Saved entries:
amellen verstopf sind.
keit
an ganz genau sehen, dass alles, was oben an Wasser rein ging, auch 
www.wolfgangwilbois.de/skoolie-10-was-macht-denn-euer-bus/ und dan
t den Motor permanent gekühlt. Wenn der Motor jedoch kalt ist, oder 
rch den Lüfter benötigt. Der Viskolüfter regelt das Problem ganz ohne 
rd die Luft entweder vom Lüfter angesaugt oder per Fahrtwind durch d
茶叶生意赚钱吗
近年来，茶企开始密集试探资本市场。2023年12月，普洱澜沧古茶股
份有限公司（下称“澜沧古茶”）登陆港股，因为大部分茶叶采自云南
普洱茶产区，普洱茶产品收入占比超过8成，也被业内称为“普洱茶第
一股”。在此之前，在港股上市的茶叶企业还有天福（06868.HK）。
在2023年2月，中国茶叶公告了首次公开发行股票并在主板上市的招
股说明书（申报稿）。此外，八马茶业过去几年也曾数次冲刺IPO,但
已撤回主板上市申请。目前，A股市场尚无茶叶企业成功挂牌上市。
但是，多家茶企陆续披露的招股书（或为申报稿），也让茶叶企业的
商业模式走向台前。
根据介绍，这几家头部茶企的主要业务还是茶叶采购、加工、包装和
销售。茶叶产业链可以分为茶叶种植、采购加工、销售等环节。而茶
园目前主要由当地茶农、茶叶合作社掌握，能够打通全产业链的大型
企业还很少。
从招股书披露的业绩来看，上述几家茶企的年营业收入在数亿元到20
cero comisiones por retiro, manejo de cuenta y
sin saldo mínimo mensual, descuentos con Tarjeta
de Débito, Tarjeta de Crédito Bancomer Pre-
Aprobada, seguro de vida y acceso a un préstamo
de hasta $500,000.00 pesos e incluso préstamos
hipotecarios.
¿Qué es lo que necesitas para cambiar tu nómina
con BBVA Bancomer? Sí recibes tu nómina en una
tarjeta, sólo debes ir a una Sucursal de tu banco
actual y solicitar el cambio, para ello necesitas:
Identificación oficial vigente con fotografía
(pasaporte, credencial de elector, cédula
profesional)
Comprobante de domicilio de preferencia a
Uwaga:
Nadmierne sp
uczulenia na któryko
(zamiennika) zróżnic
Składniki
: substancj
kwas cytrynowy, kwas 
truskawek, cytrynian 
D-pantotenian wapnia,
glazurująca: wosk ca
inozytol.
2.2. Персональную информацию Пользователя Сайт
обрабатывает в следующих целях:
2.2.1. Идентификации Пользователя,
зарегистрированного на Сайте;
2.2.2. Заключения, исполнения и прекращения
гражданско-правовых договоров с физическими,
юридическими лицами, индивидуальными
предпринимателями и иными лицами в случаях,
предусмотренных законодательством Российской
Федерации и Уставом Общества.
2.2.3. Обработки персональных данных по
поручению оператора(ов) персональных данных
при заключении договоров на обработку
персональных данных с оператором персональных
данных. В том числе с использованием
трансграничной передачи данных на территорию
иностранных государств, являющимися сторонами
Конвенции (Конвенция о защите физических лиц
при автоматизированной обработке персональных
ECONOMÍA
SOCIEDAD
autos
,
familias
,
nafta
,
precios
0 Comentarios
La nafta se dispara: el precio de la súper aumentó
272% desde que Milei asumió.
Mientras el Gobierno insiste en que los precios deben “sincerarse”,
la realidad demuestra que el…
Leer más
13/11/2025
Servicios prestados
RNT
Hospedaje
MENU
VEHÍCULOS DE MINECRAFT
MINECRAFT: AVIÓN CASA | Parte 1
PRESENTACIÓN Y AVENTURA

- Exercise objective: Reproduce the data word for word, starting at the very beginning and ending with the line that contains "actual y solicitar", including that line.

- Answer below:
amellen verstopf sind.
keit
an ganz genau sehen, dass alles, was oben an Wasser rein ging, auch 
www.wolfgangwilbois.de/skoolie-10-was-macht-denn-euer-bus/ und dan
t den Motor permanent gekühlt. Wenn der Motor jedoch kalt ist, oder 
rch den Lüfter benötigt. Der Viskolüfter regelt das Problem ganz ohne 
rd die Luft entweder vom Lüfter angesaugt oder per Fahrtwind durch d
茶叶生意赚钱吗
近年来，茶企开始密集试探资本市场。2023年12月，普洱澜沧古茶股
份有限公司（下称“澜沧古茶”）登陆港股，因为大部分茶叶采自云南
普洱茶产区，普洱茶产品收入占比超过8成，也被业内称为“普洱茶第
一股”。在此之前，在港股上市的茶叶企业还有天福（06868.HK）。
在2023年2月，中国茶叶公告了首次公开发行股票并在主板上市的招
股说明书（申报稿）。此外，八马茶业过去几年也曾数次冲刺IPO,但
已撤回主板上市申请。目前，A股市场尚无茶叶企业成功挂牌上市。
但是，多家茶企陆续披露的招股书（或为申报稿），也让茶叶企业的
商业模式走向台前。
根据介绍，这几家头部茶企的主要业务还是茶叶采购、加工、包装和
销售。茶叶产业链可以分为茶叶种植、采购加工、销售等环节。而茶
园目前主要由当地茶农、茶叶合作社掌握，能够打通全产业链的大型
企业还很少。
从招股书披露的业绩来看，上述几家茶企的年营业收入在数亿元到20
cero comisiones por retiro, manejo de cuenta y
sin saldo mínimo mensual, descuentos con Tarjeta
de Débito, Tarjeta de Crédito Bancomer Pre-
Aprobada, seguro de vida y acceso a un préstamo
de hasta $500,000.00 pesos e incluso préstamos
hipotecarios.
¿Qué es lo que necesitas para cambiar tu nómina
con BBVA Bancomer? Sí recibes tu nómina en una
tarjeta, sólo debes ir a una Sucursal de tu banco
actual y solicitar el cambio, para ello necesitas:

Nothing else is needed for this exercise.